J’ai aussi le sentiment de pouvoir partager avec les élèves ce que je pratique, mon métier, et pas uniquement ce que j’ai appris un jour dans une école. Lorsque je les vois en difficulté dans leur travail, je peux leur parler du dessin sur lequel j’ai souffert aussi. Ils savent ce que je fais: je ne suis pas «que» prof. D’ailleurs je ne pourrais pas être que prof.

Enfin, à l’école, je suis en prise avec une réalité sociale, des réalités sociales. C’est important, quand on parle d’une certaine réalité au travers de son travail. Certains journaux ont tendance à stigmatiser les problèmes qu’il y a avec les jeunes. Les côtoyer, cela permet de se dégager d’une vision un peu simpliste de la société.

Bernard Léchot, Neuchâtel, swissinfo.ch

Neuchâtel. Vincent L’Epée est né en 1971 à Neuchâtel.

Imprégnation. Avec des parents peintres et profs de dessin, un grand-père graphiste, Vincent L’Epée se passionne très jeune pour le dessin.

Formation. Après son école obligatoire, il passe par une année préparatoire à l’Ecole d’art de La Chaux-de-Fonds, puis suit le lycée artistique de Neuchâtel et enfin l’Ecole supérieure des arts décoratifs de Strasbourg, section illustrateur.

Dessinateur de presse.
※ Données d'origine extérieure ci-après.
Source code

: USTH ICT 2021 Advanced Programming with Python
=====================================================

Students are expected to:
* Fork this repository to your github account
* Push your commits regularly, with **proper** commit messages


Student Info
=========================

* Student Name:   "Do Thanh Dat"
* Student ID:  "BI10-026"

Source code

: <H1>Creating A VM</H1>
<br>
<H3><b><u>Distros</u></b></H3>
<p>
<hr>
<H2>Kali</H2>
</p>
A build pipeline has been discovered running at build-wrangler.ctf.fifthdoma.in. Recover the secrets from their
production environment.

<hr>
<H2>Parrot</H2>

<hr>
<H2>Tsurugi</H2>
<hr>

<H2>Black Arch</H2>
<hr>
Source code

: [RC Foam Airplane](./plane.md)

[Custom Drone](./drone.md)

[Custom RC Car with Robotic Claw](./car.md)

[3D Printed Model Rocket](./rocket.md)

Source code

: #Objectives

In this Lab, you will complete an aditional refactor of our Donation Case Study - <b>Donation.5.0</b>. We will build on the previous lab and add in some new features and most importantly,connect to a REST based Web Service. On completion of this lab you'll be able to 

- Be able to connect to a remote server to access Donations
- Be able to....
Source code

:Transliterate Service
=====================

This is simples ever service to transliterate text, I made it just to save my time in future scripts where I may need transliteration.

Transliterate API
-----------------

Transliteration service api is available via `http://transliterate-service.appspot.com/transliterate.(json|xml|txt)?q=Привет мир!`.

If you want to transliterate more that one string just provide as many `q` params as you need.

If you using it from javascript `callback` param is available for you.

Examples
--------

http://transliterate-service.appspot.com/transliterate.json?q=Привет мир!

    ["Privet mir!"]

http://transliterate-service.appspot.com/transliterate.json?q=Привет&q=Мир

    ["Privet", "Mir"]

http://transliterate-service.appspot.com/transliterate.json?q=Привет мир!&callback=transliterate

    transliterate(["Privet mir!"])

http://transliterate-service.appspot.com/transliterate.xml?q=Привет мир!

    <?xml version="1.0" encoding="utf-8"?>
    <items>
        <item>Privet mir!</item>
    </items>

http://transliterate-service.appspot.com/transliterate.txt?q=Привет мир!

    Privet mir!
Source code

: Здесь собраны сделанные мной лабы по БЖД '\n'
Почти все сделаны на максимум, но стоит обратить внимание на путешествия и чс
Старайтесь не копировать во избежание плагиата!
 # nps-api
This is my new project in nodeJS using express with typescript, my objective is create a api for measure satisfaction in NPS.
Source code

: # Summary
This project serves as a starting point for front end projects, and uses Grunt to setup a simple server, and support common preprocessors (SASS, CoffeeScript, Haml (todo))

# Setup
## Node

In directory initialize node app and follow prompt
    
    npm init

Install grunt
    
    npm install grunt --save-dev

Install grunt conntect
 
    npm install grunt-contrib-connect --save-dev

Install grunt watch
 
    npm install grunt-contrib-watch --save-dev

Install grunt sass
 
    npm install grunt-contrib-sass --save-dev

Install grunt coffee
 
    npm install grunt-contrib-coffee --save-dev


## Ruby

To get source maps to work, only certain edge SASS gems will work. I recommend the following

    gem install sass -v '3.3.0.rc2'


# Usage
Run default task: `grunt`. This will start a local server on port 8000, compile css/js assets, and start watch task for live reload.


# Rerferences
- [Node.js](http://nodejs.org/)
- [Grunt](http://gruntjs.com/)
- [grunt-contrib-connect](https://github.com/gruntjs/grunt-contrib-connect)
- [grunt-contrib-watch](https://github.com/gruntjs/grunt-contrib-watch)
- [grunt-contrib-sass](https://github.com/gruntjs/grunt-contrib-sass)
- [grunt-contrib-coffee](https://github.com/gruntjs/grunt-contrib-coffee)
C’est le «Journal du Jura» qui lui donne sa première chance en 1998. Illustration du courrier des lecteurs d’abord, dessin d’actualité dès 2001. Dès 2007, il collabore également aux quotidiens neuchâtelois, «L’Express» et «L’Impartial».

Glénat. Après avoir participé à plusieurs ouvrages collectifs («La France vue par les Suisses», «Le foot vu par les Suisses», la «Crise vue par les Suisses»), l’éditeur Glénat lui consacre un ouvrage entier qui retrace 5 années de dessin de presse.

Enseignement. A côté de son travail de dessinateur de presse, Vincent L’Epée enseigne les arts visuels au Collège des Terreaux, à Neuchâtel.